US Stamps

George Kramer to receive Lichtenstein award for service

Apr 30, 2021, 8 AM
George Jay Kramer, a prominent philatelic researcher, has been named as the 2018 recipient of the Lichtenstein award for service.

By Michael Baadke

One of America’s most accomplished collectors, exhibitors and philatelic researchers has been selected to receive the 2018 Alfred F. Lichtenstein memorial award for distinguished service to philately.

George Jay Kramer, a longtime chairman and trustee of the Philatelic Foundation, “excelled in the four major areas considered when evaluating all candidates,” wrote Cheryl Ganz and Stephen Reinhard, in announcing the award in the January-February issue of The Collectors Club Philatelist.

Connect with Linn’s Stamp News: 

    Sign up for our newsletter
    Like us on Facebook
    Follow us on Twitter

Ganz, the former chief curator of the Smithsonian National Postal Museum, was the 2016 recipient of the Lichtenstein honor. Reinhard, the immediate past president of the American Philatelic Society, was the 2017 Lichtenstein award winner.

The journal is a publication of the Collectors Club of New York, which bestows the prestigious award.

The four areas of excellence cited by Ganz and Reinhard are philatelic leadership, philatelic research and scholarship, exhibiting and collecting achievement, and previous awards and honors.

Along with his leadership of the Philatelic Foundation, Kramer is cited as “a trailblazer in new exhibiting methodology” and a leader in numerous stamp hobby organizations and activities.

He has served as an APS-accredited philatelic judge, and as the United States commissioner to philatelic exhibitions overseas and to the Washington 2006 world stamp show.

In 2011, Kramer donated $100,000 to support the expansion of the Smithsonian’s National Postal Museum and the creation of the William H. Gross Stamp Gallery, and donated for display the July 4, 1776, John Hancock cover postmarked on that date and sent via the Constitutional Post.

He also provided a $100,000 gift to the APS to name the George and Carole Kramer Gallery at the American Philatelic Center in Bellefonte, Pa.

As a Leadership Circle donor to World Stamp Show-NY 2016, Kramer said: “I have been a stamp collector since 1944 when I was given a stamp album by an uncle who was leaving for the Battle of the Bulge. Collecting has been a refuge to me and I want to support World Stamp Show-NY 2016 to help pass it on!”

Kramer is co-author, with Richard C. Frajola and Steven C. Walske, of The Pony Express: a Postal History (2005), and he also authored United States Telegraph Stamps and Franks (1992).

The research he has accomplished to create his many award-winning exhibits has been shared with collectors everywhere, not only when the exhibits are displayed, but in his donation of photocopies of the exhibits to facilities such as the American Philatelic Research Library.

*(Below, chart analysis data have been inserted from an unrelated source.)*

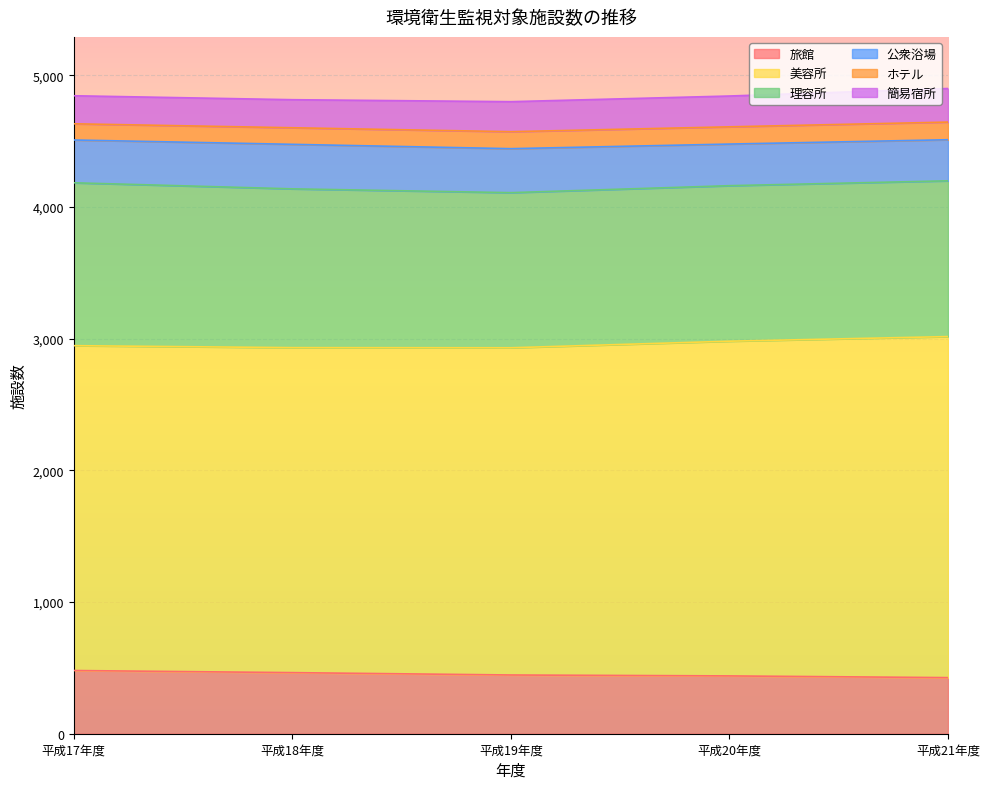

Reading left to right, what are all the values shown in this chart?

旅館: 480	464	446	439	426
美容所: 2467	2468	2485	2542	2590
理容所: 1237	1206	1178	1181	1183
公衆浴場: 325	338	334	316	312
ホテル: 123	126	129	131	134
簡易宿所: 213	213	228	234	255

His exhibits have achieved both national and international success. The eight-frame “United States Domestic Mails, 1776-1869” won the grand prix national award at the Pacific 97 show, the American Philatelic Society’s Champion of Champions competition in 2003, a grand prix in Australia in 2005, and the grand prix d’honneur at the Brasiliana international stamp show in Rio de Janeiro in 2013.

He is the only three-time winner of the APS Champion of Champions competition, having also claimed the prize with “Wells Fargo & Co., 1852-1895” in 1986, and “Across the Continent” in 1993.

His past philatelic honors have been many. He was recognized with the Distinguished Philatelist award of the U.S. Philatelic Classics Society in 1999, and signed the Roll of Distinguished Philatelists in 2005. In 2007, he was awarded the Mortimer L. Neinken medal of the Philatelic Foundation, and he was doubly honored in 2013 with the APS John N. Luff award for exceptional contributions in philately, and the Smithsonian Philatelic Achievement award.

When Kramer’s Wells Fargo & Co. collection was sold in 1990, the introduction to the auction catalog by Robert G. Kaufmann described him as a lifelong collector whose interests virtually span the philatelic globe.

“To say that George is enthusiastic about philately is an understatement. George seems to absolutely delight not only in the collecting but in the philatelic socializing he does on a worldwide basis.”

To this, Ganz and Reinhard added, “It is fitting that this true philatelic gentleman receive the 2018 Alfred F. Lichtenstein award.”

The Lichtenstein award is named for Alfred F. Lichtenstein (1876-1947), who in 1996 was named the outstanding American philatelist for the first half of the 20th century by the Collectors Club.

The first award was given to Theodore E. Steinway in 1952.

Founded in 1896, the Collectors Club promotes the stamp hobby and the study of philately.